§ **About this exercise**
Only one stretch of the listing below is wanted. Give it again exactly, from the line with "the church building at pixel 267 169: 18.83" through the line with "the shrub at pixel 40 260: 11.86".

§ **Data extracts**
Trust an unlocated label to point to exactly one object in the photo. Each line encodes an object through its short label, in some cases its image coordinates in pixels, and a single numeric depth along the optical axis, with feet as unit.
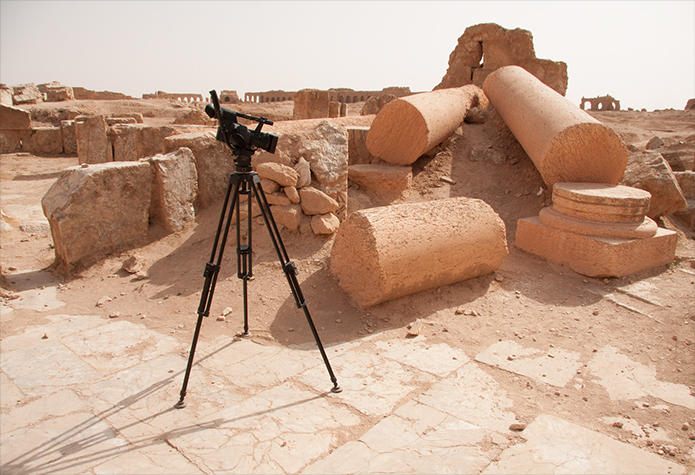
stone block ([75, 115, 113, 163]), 31.42
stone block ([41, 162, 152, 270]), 15.37
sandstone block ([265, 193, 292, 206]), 15.78
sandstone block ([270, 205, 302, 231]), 15.81
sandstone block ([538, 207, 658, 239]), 15.74
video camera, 8.59
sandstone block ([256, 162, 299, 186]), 15.51
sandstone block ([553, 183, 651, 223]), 15.97
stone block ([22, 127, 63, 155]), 43.60
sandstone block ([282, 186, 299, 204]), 15.74
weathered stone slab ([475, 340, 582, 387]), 10.37
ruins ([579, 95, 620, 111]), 88.84
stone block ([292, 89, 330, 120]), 40.81
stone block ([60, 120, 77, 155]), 43.21
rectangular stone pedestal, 15.43
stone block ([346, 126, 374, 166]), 22.62
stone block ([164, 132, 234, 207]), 17.74
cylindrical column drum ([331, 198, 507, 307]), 12.85
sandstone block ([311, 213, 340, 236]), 15.88
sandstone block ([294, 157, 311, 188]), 15.94
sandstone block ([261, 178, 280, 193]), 15.74
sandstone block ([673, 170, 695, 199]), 23.67
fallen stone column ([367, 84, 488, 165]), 20.93
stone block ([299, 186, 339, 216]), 15.94
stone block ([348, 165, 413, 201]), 20.25
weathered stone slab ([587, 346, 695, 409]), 9.70
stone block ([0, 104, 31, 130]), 41.70
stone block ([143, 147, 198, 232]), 16.85
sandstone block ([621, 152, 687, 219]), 19.30
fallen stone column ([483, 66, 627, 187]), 17.99
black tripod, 8.66
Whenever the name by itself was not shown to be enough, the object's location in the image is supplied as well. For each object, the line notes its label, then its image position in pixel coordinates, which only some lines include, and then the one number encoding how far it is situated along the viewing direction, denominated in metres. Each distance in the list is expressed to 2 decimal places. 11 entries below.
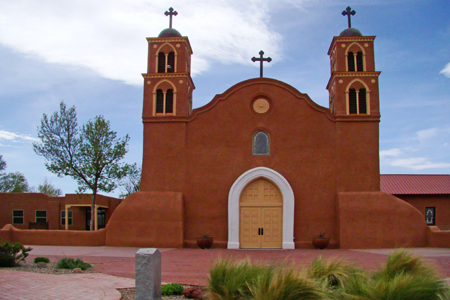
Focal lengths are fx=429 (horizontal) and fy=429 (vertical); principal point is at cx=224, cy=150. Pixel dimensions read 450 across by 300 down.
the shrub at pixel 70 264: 11.10
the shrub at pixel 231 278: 6.84
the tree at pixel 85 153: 24.92
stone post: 7.08
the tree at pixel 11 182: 49.16
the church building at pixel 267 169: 18.83
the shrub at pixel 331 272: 7.25
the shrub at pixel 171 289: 8.23
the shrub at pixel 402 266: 7.54
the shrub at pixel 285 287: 6.15
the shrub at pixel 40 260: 11.86
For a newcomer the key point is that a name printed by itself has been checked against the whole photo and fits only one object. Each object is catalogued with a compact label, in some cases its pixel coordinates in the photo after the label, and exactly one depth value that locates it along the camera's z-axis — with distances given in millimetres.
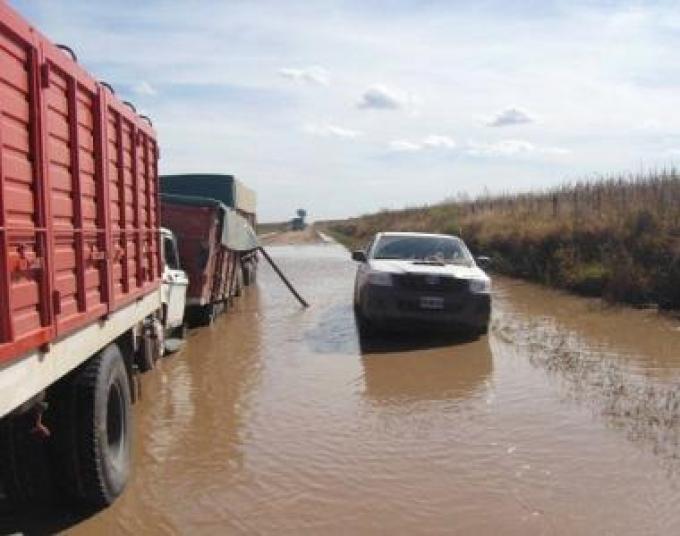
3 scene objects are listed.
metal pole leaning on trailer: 17177
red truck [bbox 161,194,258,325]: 13086
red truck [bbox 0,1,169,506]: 3844
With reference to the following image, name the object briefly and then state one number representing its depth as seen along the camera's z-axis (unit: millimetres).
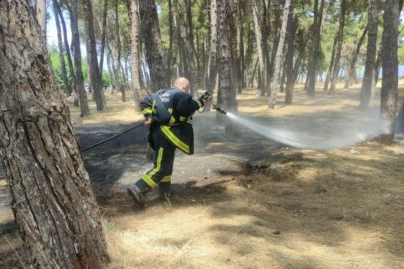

§ **Exercise result**
the church building at pixel 267 169: 18.83
the shrub at pixel 331 272: 7.25
the shrub at pixel 171 289: 8.23
the shrub at pixel 402 266: 7.54
the shrub at pixel 285 287: 6.15
the shrub at pixel 40 260: 11.86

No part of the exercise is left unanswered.